------ TEXT EXCERPT

Mercury rising: The planet nearest the sun shows the circular marks of volcanoes
Volcanic activity forged the surface of Mercury while also making it shrink, scientists revealed today.
A NASA spacecraft discovered the smallest planet in the solar system has lost 3 miles of its 3,032 mile diameter. This is far more than scientists had expected.
Messenger has begun to resolve some of the mysteries of Mercury, a sun-baked world about a third the diameter of Earth and only slightly larger than the moon. The car-sized spacecraft has seven scientific instruments on board and has measured magnetic activity.
Messenger images from its January 14 fly-by provide strong evidence that volcanoes played a critical role in forming the planet's surface, according to geologist James Head of Brown University in Providence, Rhode Island.
‘Everything we’ve seen so far would suggest that the activity on the surface dates from the first half of solar system history rather than the last half,’ Dr Head said.
The Caloris basin, with a diameter of 960 miles, is one of the solar system’s biggest impact craters, formed more than 3.8 billion years ago when a large space rock hit.
Messenger sent back images of a shield volcano with a distinct orange color about 60 miles wide on the southwestern edge of this basin that may be a source for the lava that formed smooth plains inside the basin.

------------

▶ TASKS AND EXERCISES:
(1) Answer these questions from the Mercury article:
(a) By how many miles has Mercury's diameter shrunk?
(b) On what date did Messenger make the fly-by that produced the images cited as evidence of volcanism?
(c) What is the diameter of the Caloris basin?
(2) Reproduce the Mercury article verbatim, everything from "Messenger has begun" down to "Dr Head said.".

------ INFORMATION

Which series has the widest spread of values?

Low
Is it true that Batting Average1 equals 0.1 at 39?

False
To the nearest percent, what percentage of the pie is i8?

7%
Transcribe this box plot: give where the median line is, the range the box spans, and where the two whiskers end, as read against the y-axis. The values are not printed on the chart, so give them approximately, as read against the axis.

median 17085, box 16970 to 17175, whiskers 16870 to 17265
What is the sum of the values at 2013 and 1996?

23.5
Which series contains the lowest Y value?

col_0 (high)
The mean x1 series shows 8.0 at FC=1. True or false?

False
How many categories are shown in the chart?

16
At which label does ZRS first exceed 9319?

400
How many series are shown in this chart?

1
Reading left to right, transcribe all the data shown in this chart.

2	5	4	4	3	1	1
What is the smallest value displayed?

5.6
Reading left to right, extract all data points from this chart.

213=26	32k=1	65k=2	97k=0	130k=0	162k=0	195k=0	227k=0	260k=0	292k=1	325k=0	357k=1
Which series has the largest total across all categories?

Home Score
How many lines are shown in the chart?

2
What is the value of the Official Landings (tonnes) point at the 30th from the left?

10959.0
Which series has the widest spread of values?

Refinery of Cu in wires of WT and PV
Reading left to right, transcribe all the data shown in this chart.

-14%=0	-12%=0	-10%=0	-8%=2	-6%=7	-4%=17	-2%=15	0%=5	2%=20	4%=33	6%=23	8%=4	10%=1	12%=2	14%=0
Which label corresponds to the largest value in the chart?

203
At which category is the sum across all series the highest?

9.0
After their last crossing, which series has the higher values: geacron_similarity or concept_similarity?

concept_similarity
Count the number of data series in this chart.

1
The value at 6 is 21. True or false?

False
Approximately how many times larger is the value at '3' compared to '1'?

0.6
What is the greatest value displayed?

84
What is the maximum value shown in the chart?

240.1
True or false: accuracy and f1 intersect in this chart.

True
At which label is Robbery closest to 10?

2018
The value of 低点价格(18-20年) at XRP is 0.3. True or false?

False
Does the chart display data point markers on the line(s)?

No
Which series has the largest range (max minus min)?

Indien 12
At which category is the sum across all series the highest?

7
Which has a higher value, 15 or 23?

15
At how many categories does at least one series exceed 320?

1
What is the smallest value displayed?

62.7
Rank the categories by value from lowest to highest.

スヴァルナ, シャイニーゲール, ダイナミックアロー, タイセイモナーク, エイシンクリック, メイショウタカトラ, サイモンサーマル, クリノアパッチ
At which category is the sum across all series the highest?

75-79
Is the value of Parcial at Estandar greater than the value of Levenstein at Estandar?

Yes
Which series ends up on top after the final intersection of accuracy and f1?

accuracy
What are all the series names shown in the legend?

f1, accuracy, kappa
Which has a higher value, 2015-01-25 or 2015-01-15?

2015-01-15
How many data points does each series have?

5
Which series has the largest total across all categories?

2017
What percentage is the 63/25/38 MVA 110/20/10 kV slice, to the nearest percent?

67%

------------

▶ EXERCISE RESULTS:
(1)
(a) 3 miles
(b) January 14
(c) 960 miles

(2)
Messenger has begun to resolve some of the mysteries of Mercury, a sun-baked world about a third the diameter of Earth and only slightly larger than the moon. The car-sized spacecraft has seven scientific instruments on board and has measured magnetic activity.
Messenger images from its January 14 fly-by provide strong evidence that volcanoes played a critical role in forming the planet's surface, according to geologist James Head of Brown University in Providence, Rhode Island.
‘Everything we’ve seen so far would suggest that the activity on the surface dates from the first half of solar system history rather than the last half,’ Dr Head said.